The Red Sox are preparing a formal contract offer to Corbin Burnes, write Chris Cotillo and Sean McAdam of MassLive. The former Cy Young winner is the final clear top-of-the-rotation arm available in free agency.
Boston came up empty in their pursuit of Max Fried. While the Sox were one of Fried’s top suitors, they balked at the massive $218MM guarantee which the southpaw landed from their rivals. The Red Sox have also seen reported targets Blake Snell and Nathan Eovaldi head elsewhere. The supply is limiting if the Sox are going to follow through on chief baseball officer Craig Breslow’s stated goal of “raising the ceiling” in the rotation.

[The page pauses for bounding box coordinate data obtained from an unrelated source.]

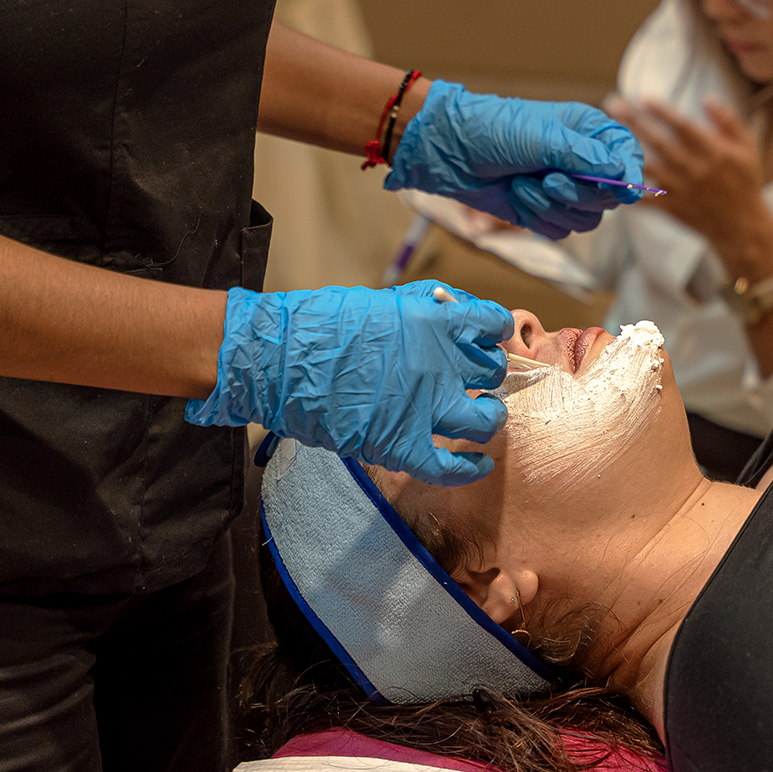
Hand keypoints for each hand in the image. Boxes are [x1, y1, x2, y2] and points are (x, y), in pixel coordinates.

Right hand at [185, 280, 512, 485]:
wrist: (277, 359)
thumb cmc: (318, 326)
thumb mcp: (378, 302)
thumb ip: (419, 310)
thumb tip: (445, 312)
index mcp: (433, 321)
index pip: (491, 324)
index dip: (495, 333)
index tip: (490, 340)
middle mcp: (439, 363)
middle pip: (491, 372)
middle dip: (488, 375)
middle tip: (475, 380)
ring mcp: (425, 407)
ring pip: (484, 420)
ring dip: (487, 418)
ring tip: (481, 417)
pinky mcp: (402, 445)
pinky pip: (451, 467)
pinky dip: (470, 469)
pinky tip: (479, 464)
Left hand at [384, 81, 645, 240]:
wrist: (447, 152)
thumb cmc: (491, 130)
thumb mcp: (540, 138)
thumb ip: (584, 157)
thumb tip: (624, 175)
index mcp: (589, 132)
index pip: (628, 158)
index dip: (629, 177)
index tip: (623, 191)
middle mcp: (582, 161)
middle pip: (609, 197)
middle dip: (577, 194)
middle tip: (547, 179)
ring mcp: (563, 188)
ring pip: (585, 219)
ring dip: (550, 207)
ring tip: (522, 185)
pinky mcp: (543, 211)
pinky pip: (559, 230)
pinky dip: (536, 218)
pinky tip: (515, 196)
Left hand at [606, 96, 772, 275]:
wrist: (741, 225)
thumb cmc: (745, 181)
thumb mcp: (747, 147)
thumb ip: (728, 121)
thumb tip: (707, 97)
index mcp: (714, 152)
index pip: (684, 127)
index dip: (663, 112)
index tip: (643, 97)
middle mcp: (695, 170)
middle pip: (659, 143)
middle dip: (635, 123)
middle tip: (613, 104)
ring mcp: (681, 190)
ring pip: (648, 168)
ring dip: (625, 150)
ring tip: (606, 135)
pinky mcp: (671, 207)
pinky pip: (644, 198)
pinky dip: (627, 189)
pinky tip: (608, 176)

Burnes would obviously accomplish that. While the righty hasn’t missed as many bats over the past couple seasons as he did during his best years in Milwaukee, he’s still an ace. Burnes fired 194 1/3 innings of 2.92 ERA ball for the Orioles in his platform year. He added eight innings with one run allowed in his lone postseason start. If the Red Sox were to land Burnes, they’d have one of the stronger rotations in MLB. He’d top a staff also including Tanner Houck, Brayan Bello, Kutter Crawford and a hopefully healthy Lucas Giolito.
At the start of the offseason, MLBTR predicted Burnes would receive a seven-year, $200MM commitment. That’ll almost certainly be light. Burnes was above Fried on virtually every contract prediction (MLBTR’s included). This has been a very strong market for starting pitchers. There’s a chance Burnes could land eight or even nine years on a deal that checks in between $250MM and $300MM at this point.
The Giants and Blue Jays are also known to be involved on Burnes. Baltimore has expressed a desire to keep him around, but that seems to be a longer shot. As a player who rejected a qualifying offer, he’d cost the Sox their second-highest draft pick and $500K of pool space from their 2026 international signing class.
Burnes isn’t the only qualified free agent (nor the lone high-profile Boras Corporation client) whom the Sox are pursuing. Boston is reportedly in the mix for Alex Bregman. In a separate column, McAdam writes that the third baseman is something of a divisive player in the Fenway Park offices. According to McAdam, manager Alex Cora and team president Sam Kennedy are more keen on a Bregman pursuit than Breslow happens to be. Cora is personally familiar with Bregman from his time as bench coach in Houston.
Whether Breslow is lower on Bregman as a player or simply prefers to focus his attention on starting pitching, that’s a potential complicating factor for free agency’s top remaining position player. The Sox presumably aren’t going to come away with both Burnes and Bregman. They could keep Rafael Devers at third base or pursue a Nolan Arenado trade if Bregman heads elsewhere. If they’re looking for a top-of-the-rotation arm and come up empty on Burnes, they’d likely go to the trade market. Reports have cast them more on the periphery of the Garrett Crochet bidding. The Sox floated the possibility of swapping Triston Casas for one of Seattle’s starters, but the Mariners rebuffed that interest while expressing a desire to hold their young pitching.